The burdens and cost of testing can be significant, but the alternative is worse. Home glucose monitoring began in the late 1970s and early 1980s. Before then, maintaining near-normal blood sugars with urine tests was virtually impossible. And with children? Forget it. Their erratic schedules, unpredictable diets, and growing bodies cause their insulin needs to change by the day if not the hour, but back in the Dark Ages, without home blood tests, the parents lacked the information they needed to make the adjustments.

My heart goes out to those parents, 30, 50, 70 years ago, who would put their diabetic child to bed and just hope their precious bundle would wake up in the morning.

Nowadays, many parents set their alarm clocks for overnight checks, but I’m a night owl, typically at my computer long after everyone else has gone to sleep. So I don’t mind doing the checks, though this isn’t exactly the routine I would sign up for. Sometimes I have to drink a cup of coffee to stay awake. Sometimes I have to drink a glass of wine to fall asleep. But I do the checks, every night, between midnight and 2 a.m.

James’s son Garrett (right), Camp Joslin’s very own “Mr. Hustle”

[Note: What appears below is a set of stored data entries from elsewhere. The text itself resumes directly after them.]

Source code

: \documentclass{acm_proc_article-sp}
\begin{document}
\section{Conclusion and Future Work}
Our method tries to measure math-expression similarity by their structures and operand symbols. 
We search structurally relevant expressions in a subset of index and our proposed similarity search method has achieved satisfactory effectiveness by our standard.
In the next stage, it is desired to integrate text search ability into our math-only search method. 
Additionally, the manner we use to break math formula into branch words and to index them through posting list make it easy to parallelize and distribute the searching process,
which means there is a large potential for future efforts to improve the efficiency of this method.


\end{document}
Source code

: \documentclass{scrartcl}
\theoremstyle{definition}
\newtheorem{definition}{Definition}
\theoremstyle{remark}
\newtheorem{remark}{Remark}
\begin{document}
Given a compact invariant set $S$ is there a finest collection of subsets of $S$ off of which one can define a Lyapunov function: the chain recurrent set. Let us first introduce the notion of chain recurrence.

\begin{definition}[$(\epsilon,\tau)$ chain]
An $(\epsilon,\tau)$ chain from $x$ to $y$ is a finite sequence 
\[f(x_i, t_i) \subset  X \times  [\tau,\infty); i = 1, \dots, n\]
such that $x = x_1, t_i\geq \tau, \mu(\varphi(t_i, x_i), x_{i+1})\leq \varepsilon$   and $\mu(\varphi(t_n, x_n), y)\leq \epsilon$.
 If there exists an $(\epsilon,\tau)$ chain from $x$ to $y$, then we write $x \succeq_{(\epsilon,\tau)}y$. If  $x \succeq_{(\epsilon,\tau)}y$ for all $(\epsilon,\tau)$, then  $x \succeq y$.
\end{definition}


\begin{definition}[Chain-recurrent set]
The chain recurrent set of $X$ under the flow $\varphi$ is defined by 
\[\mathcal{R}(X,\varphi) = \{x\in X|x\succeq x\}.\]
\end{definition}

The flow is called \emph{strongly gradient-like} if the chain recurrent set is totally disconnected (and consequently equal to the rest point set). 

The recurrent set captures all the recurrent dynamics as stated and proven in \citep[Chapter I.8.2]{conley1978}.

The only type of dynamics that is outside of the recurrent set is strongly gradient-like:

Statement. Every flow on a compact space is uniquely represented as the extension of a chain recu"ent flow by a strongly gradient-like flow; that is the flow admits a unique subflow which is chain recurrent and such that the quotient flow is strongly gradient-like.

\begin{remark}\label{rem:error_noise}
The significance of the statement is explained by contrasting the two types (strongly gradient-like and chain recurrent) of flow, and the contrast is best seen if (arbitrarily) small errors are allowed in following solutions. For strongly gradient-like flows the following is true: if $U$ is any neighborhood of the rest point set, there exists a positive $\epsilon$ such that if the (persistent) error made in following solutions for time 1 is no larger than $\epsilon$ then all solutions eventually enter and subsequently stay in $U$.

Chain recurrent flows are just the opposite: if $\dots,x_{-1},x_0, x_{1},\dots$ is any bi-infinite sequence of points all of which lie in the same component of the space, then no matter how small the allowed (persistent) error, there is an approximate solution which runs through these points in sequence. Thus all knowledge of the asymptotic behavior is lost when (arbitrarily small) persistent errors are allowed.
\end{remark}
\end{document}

Garrett knows this is the routine, but he never wakes up, which is kind of nice. If he’s high (over 180), I’ll correct him by pressing a couple of buttons on his insulin pump. If he’s low, I’ll prop him up and put a juice box to his mouth, and he’ll sip from the straw without opening his eyes. I don’t think he’ll remember it in the morning. I love it when he’s right in range – safely between 100 mg/dL and 150 mg/dL – but I’d be lying if I said that happened more often than not.

It’s 1:24 a.m., and time for Garrett’s blood check.

At least he took a shower before bed tonight, so he has that freshly scrubbed fragrance that reminds me that sometimes boys do get clean. On the field, he’s fast, coordinated, and wiry – at Camp Joslin, he was voted “Mr. Hustle” in basketball. But he pouts when he loses and will cry after striking out and his teachers are concerned that he’s too competitive when he plays four-square at recess. But now he sleeps soundly beneath his Spiderman blanket, and I quickly prick his finger – more than 12,800 finger pricks in his young life, but who’s counting?

I apply the drop of blood, and the reading comes out: “321.”

Damn. I check again: “311.”

He was 91 at evening snack, so we screwed up somehow. Maybe it was the extra cheese on his pizza at dinner, or maybe I miscalculated his carbs at snack, or maybe the recent lowering of his basal rate went too far, or maybe this is the metabolic life of an 8-year-old boy – chaotic, random, inscrutable.

I deliver the insulin, walk out of the room, and flip off the switch in the hall.

The morning light is a few hours away.